→ **Provided text**:
____________________

This article is a continuation of a tradition where once a year, we summarize all the metrics that we can collect from our different tools to see how we are growing as a community.
It is good to see how we are doing, how are we growing ๐
If you are interested in previous years, look at this 2020 summary article.
Slack
We noted 1846 members at the end of 2021:
2020 | 2021 | |
New members | 490 | 877 |
In 2021 we also went through reorganization of the channels setup, created etiquette, and most importantly, got a standard subscription from Slack. We definitely are not going away from Slack.
Weekly active members
Slack is our primary community channel, a kind of direct connection between community members. In my opinion, it indicates the community's growth that is more active in the initiative.
For this year, I removed the stats about the number of posted messages. We have many messages posted by bots (about GitHub activity, for example) affecting the numbers. They are big but do not indicate only Slack activity.
Data is shown weekly and not daily, so the numbers are not affected by usually silent weekends.
2020 | 2021 | |
Active members weekly | 81 average | 174 average |
Active members posting messages weekly | 20 average | 40 average |
I think the median is accurate not only because it shows higher numbers. It basically eliminates super high weeks (like when we organized conferences) and weeks when we have lots of holidays simultaneously, like Christmas break.
LinkedIn grows like other channels. We mostly attract folks with job functions related to engineering (51%). Other are also tech but related to business development or product management.
I personally wish we actually reach more product managers (PM) than 2%. As a person that was a PM in the past, I remember how much specs and APIs were important for products and hope other PMs go that path too.

____________________

Reproduce the community metrics summary in full, word for word. The records that follow are drawn from a separate source.

____________________

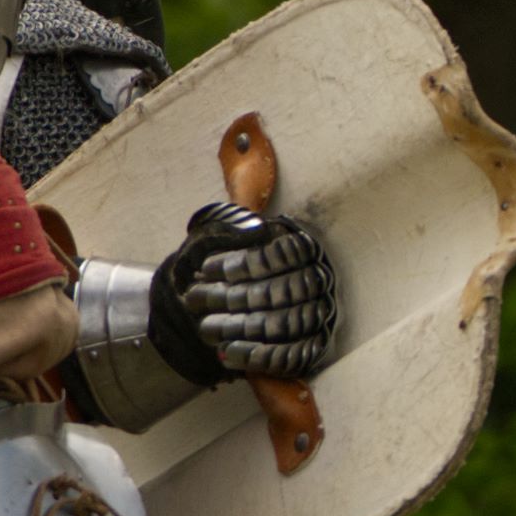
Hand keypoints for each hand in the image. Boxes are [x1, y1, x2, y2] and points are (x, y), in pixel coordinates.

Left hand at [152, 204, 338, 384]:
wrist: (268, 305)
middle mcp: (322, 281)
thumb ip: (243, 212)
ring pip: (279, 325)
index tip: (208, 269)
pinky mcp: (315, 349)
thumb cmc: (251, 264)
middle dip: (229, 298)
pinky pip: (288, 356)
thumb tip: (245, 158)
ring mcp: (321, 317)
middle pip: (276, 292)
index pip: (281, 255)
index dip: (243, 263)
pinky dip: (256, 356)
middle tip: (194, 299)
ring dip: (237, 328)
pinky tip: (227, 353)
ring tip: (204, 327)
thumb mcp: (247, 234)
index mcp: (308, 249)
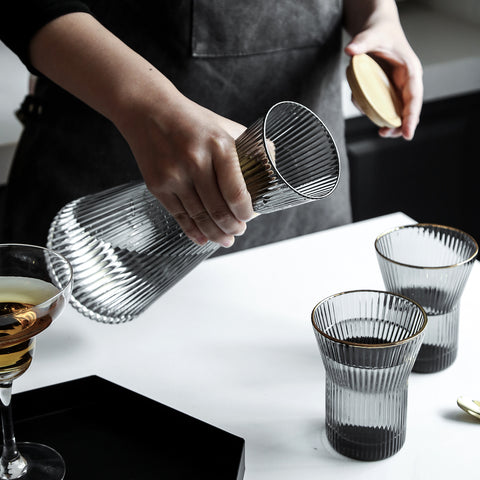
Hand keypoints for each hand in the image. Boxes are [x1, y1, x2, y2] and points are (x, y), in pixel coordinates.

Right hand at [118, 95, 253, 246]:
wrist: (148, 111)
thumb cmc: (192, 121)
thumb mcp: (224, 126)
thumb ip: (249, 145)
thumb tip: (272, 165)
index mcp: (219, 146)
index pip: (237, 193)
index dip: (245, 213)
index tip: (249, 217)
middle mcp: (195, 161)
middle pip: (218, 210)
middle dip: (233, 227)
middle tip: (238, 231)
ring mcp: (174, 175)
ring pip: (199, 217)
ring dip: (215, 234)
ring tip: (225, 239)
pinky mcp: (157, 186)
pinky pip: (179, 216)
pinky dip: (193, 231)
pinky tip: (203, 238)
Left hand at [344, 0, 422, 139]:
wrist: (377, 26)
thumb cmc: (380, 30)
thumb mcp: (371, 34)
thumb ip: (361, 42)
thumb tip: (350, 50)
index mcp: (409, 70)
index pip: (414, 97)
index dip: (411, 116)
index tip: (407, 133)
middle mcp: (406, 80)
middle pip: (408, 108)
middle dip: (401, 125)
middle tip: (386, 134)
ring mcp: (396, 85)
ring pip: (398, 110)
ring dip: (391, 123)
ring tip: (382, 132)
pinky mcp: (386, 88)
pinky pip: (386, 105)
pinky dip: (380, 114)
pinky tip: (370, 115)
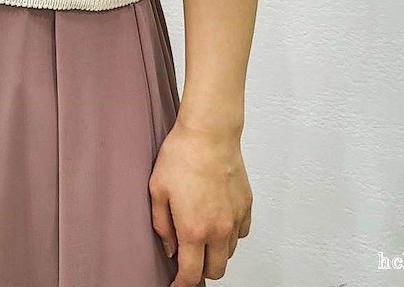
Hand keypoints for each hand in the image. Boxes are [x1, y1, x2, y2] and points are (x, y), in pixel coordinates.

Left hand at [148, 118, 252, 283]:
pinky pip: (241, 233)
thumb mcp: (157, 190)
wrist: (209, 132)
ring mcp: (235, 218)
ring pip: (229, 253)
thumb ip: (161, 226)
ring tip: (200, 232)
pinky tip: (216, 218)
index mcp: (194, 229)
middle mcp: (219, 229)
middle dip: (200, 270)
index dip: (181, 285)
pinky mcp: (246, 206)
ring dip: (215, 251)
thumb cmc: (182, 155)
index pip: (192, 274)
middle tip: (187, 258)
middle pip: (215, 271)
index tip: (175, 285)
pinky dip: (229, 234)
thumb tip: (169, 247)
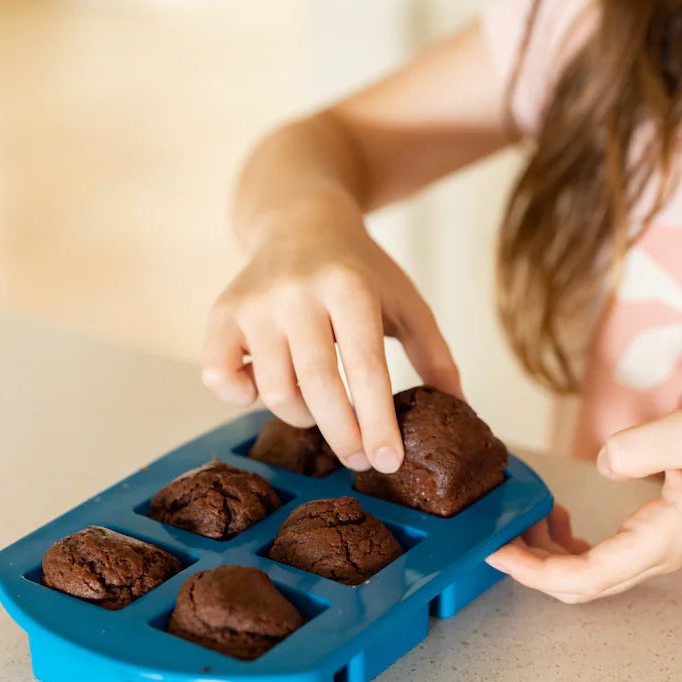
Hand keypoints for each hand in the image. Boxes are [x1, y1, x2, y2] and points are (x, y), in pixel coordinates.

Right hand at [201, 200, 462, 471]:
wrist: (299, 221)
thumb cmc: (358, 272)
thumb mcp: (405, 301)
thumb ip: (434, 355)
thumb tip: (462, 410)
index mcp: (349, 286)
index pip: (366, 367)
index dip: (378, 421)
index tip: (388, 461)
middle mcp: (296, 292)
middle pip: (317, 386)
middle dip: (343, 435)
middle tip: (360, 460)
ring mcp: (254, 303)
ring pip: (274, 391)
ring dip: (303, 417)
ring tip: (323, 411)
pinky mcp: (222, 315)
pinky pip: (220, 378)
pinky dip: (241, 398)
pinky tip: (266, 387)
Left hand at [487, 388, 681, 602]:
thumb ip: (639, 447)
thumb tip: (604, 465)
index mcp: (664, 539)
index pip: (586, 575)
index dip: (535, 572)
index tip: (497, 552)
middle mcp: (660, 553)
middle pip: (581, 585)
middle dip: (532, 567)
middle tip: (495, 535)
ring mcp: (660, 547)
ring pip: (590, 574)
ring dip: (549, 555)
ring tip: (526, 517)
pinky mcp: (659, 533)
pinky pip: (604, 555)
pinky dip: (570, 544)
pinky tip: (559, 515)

____________________

→ **Exercise solution**:
This article is a continuation of a tradition where once a year, we summarize all the metrics that we can collect from our different tools to see how we are growing as a community.
It is good to see how we are doing, how are we growing ๐
If you are interested in previous years, look at this 2020 summary article.
Slack
We noted 1846 members at the end of 2021:
2020 | 2021 | |
New members | 490 | 877 |
In 2021 we also went through reorganization of the channels setup, created etiquette, and most importantly, got a standard subscription from Slack. We definitely are not going away from Slack.
Weekly active members
Slack is our primary community channel, a kind of direct connection between community members. In my opinion, it indicates the community's growth that is more active in the initiative.
For this year, I removed the stats about the number of posted messages. We have many messages posted by bots (about GitHub activity, for example) affecting the numbers. They are big but do not indicate only Slack activity.
Data is shown weekly and not daily, so the numbers are not affected by usually silent weekends.
2020 | 2021 | |
Active members weekly | 81 average | 174 average |
Active members posting messages weekly | 20 average | 40 average |
I think the median is accurate not only because it shows higher numbers. It basically eliminates super high weeks (like when we organized conferences) and weeks when we have lots of holidays simultaneously, like Christmas break.
LinkedIn grows like other channels. We mostly attract folks with job functions related to engineering (51%). Other are also tech but related to business development or product management.
I personally wish we actually reach more product managers (PM) than 2%. As a person that was a PM in the past, I remember how much specs and APIs were important for products and hope other PMs go that path too.